Ever encountered small print under program description – saying that it requires something installed? Which is often ten times larger than program itself.
It’s because some software is made to run on certain framework. You have framework needed installed – it works. You don’t – it doesn’t. Such model has some advantages and disadvantages but they aren’t in focus for today.
This post covers core frameworks that are most widely used on Windows platform. They are worth installing (and keeping up to date) because:
- plenty of software and/or web stuff needs them
- ignoring their updates is huge security risk
Microsoft .NET Framework
Skipping bunch of technical details – this is software framework from Microsoft. There is plenty of software that requires this framework and more appears every year.
.NET Framework is rather large download but rarely updated. Install once and forget is good enough. Windows Vista includes it out of the box.
Home page http://www.microsoft.com/net/
Download Page http://filehippo.com/download_dotnet_framework_3/
(FileHippo link for the sake of simplicity, downloading from Microsoft is a mess)
Microsoft DirectX
Not really framework but pretty much same for end users. DirectX is another Microsoft technology that powers most of graphic and video related tasks. It is heavily used by games and by Windows interface itself.
DirectX version 10 is exclusively included in Windows Vista. Older ones use DirectX version 9 which is updated around every other month. Updates are mostly minor so keeping up only matters for heavy gamers.
Home page http://www.gamesforwindows.com/en-US/AboutGFW/Pages/DirectX10.aspx
Download Page http://www.filehippo.com/download_directx/
(FileHippo link for the sake of simplicity, downloading from Microsoft is a mess)
Java Runtime Environment
Very similar to .NET Framework this one is required to run software (both usual and so-called applets that you can encounter online in your browser) written in Java programming language.
It is updated relatively often and worth keeping up to date (anything online related is possible security risk). Worth mention that installing latest version does not overwrite or uninstall previous ones so they can quickly eat lots of space if forgotten.
Home page http://java.sun.com/
Download Page http://filehippo.com/download_java_runtime/
(FileHippo link for the sake of simplicity, downloading from Sun is a mess)
Adobe Flash Player
Another not-really-framework. This one handles all online animation in highly popular Adobe Flash format (SWF and FLV files). Including online video (like YouTube), online games, animated menus (or whole sites) and even advertisement.

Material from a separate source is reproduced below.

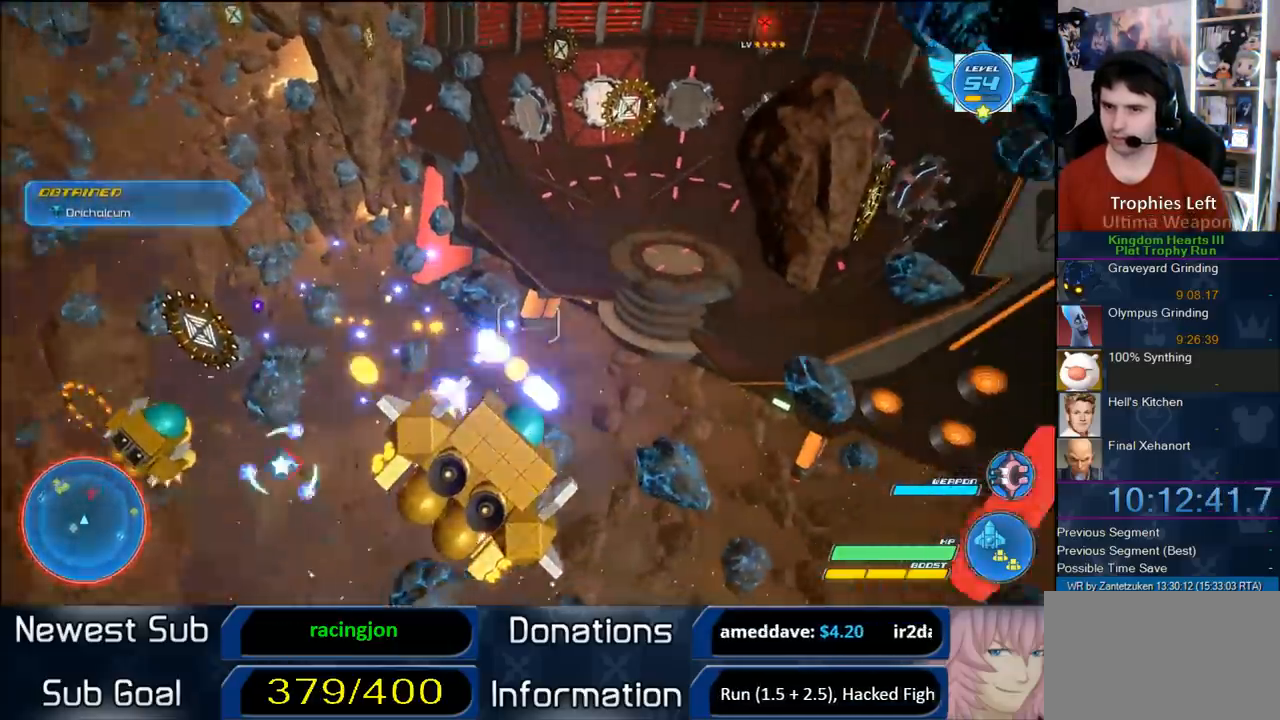
{"buttons": ["R2"], "left_stick": "right", "right_stick": "center", "events": [[200, "left_stick", "right"], [233, "L1", "down"], [383, "L1", "up"]]}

Comes in two separate packages – for Microsoft Internet Explorer and for other browsers. Updates are infrequent but mostly security related so very important.
Home page http://www.adobe.com/products/flashplayer/
Download Page http://www.adobe.com/shockwave/download/download.cgi?P1_Prod_Version=ShockwaveFlash
Download link of .NET Framework is broken. Pls fix it.
@Navjot Singh
Link was correct but only worked if you browsed on it from Microsoft site (stupid). Changed to FileHippo link, big thanks for noticing! :)
Rarst,
Where did Shockwave Player go?? It’s different from Flash Player, and most online games require Shockwave. Also, you can use JavaRa @ http://raproducts.org/ to update Java RE and also delete previous unused versions of Java.
Adrian
@Adrian
Where did Shockwave Player go?
You mean why not in post? :) Honestly I hadn’t need for Shockwave for years. I don’t even remember when I had last seen it installed on any PC.
I had looked at JavaRa in the past but as for me – excessive. Recent JRE versions do better work keeping its garbage under control and I download setup package when it hits RSS anyway.
I was looking for .Net Framework, and was not able to find it on Microsoft website. Then I remembered you had this post. So, I came here, and got the direct URL. Thanks buddy :)
@Ishan
No problem. :) Microsoft sites are indeed pain to navigate.